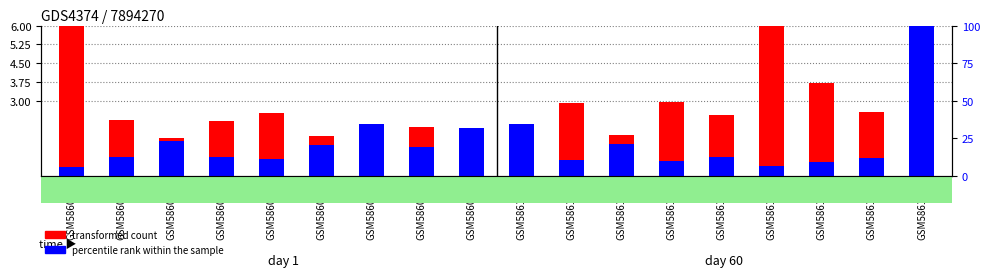

What is the total value across all series at GSM586106?

4.3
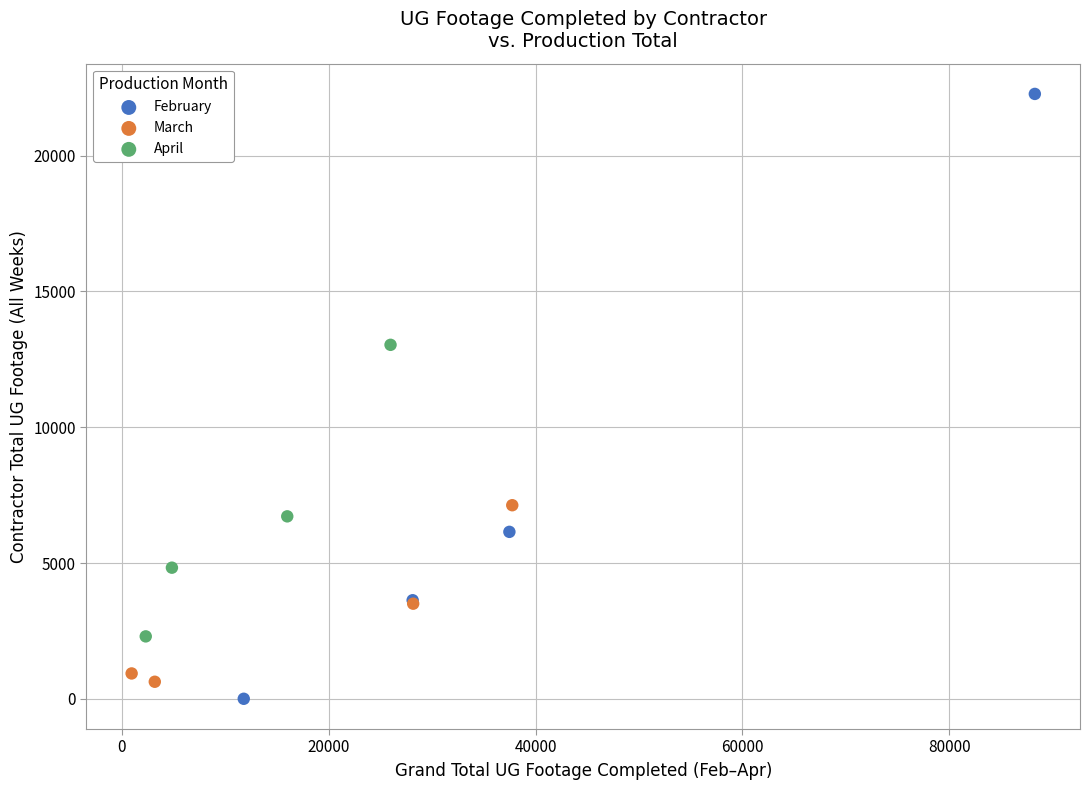

Which series has the widest spread of Y values?

February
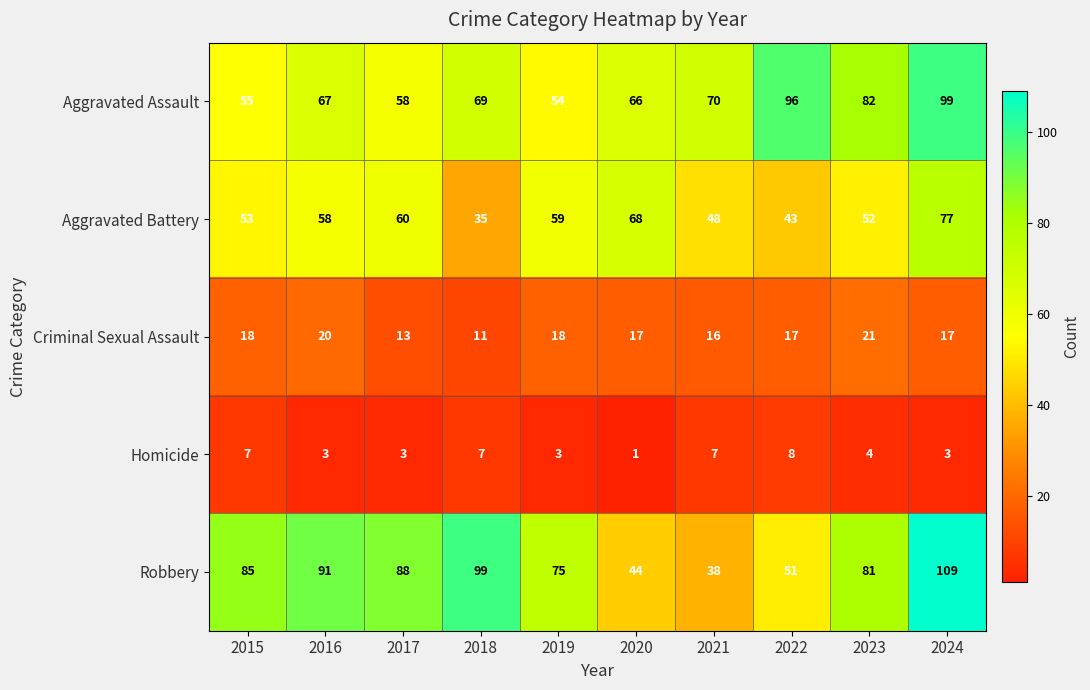

At which category is the sum across all series the highest?

2024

□ □ □ □ □ □ □

** Task details **
Can you return all of the rows above word for word, leaving the pictures out?

** Exercise answer **
What is the total value across all series at GSM586106?

4.3

Which series has the widest spread of Y values?

February

At which category is the sum across all series the highest?

2024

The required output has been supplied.